Part II: The Democrats Evolve
Happy Independence Day! It's Smackback Saturday here at Bergetoons, and we're reviewing the history of the debate over same-sex marriage. (Part I was this past Wednesday.)
Republicans had no problem forcefully proclaiming that they were four-square against marriage equality from the start, but the issue posed more of a dilemma for Democrats. Gays and lesbians had been shoring up their status within the Democratic party for many years by the time the issue came to prominence; but same-sex marriage did not poll well in the 1990's.
Defense/Definition of Marriage Acts (DOMAs) swept into law across the country; many states passed these as amendments to their constitutions in order to prevent the legal challenges that nearly brought marriage equality to Hawai'i. Fearful for their electoral careers, Democrats went along with this antigay tidal wave. As far as Republicans were concerned, it didn't hurt that these ballot measures brought their right-wing Christian soldiers to the polls in droves.
Having used the issue to electoral benefit in 2002, 2004, and off-year elections, Republicans kept pushing a federal constitutional amendment to limit marriages to one man and one woman This from 2002...
And this from 2004...
In an attempt at compromise, some pro-gay Democrats offered lesbians and gays legal arrangements that were sort of like marriage, but not quite. The state of Vermont was first to pass a Civil Union registry, which made its governor, Howard Dean, a darling to some LGBT Democrats.

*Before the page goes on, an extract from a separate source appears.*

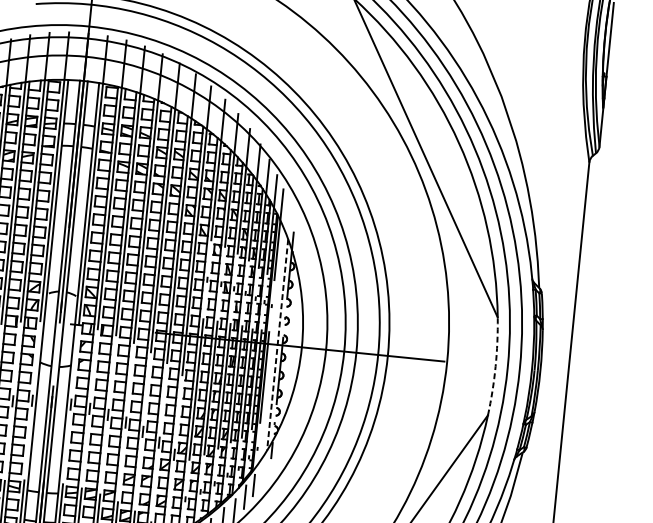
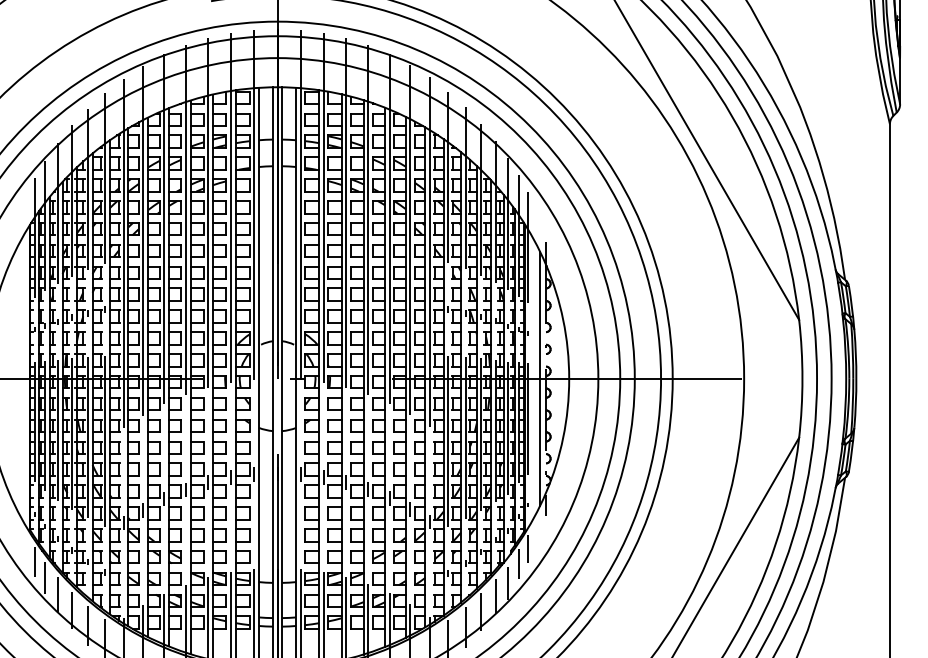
line: (278, 345) -> (540, 379), dashed -> solid
arc: (495, 366) -> (802, 378), dashed -> solid

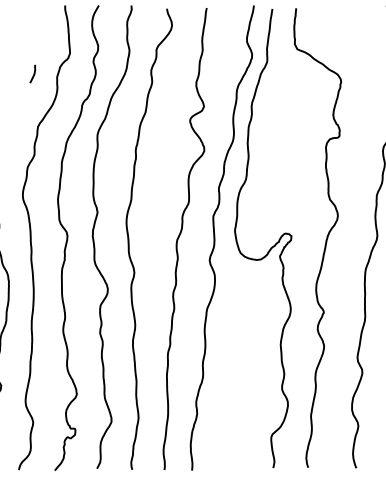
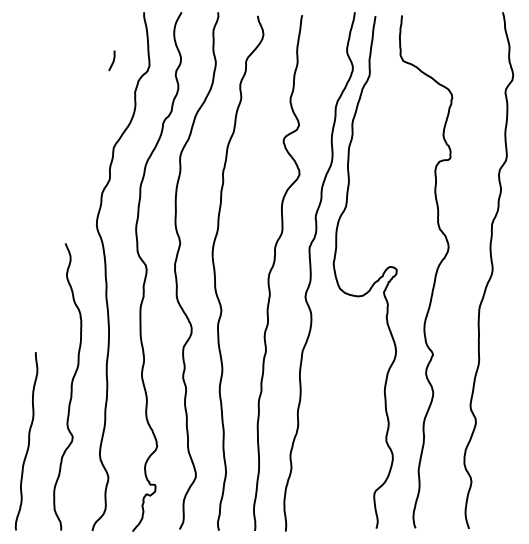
curve: (33, 74) -> (112, 61), moved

"Civil Unions" and "Domestic Partnerships" allowed Democrats to offer some support to gay and lesbian couples while still holding out some hope of not being tarred and feathered in the next election as "destroying the Family." As we'll see in another installment of this series, the religious right and their political allies really had no interest in yielding a millimeter.
Lest we forget, during both of his campaigns for president, Barack Obama was reluctant to voice any support for marriage equality, in spite of a sterling record on other LGBT issues (and in spite of having indicated his "unequivocal" support in a candidate questionnaire for a Chicago LGBT newspaper back when he ran for the Illinois State Senate in 1996). I drew this cartoon in 2011, when he visited the Human Rights Campaign to tout his administration's record.
That changed -- but that's a topic for another day.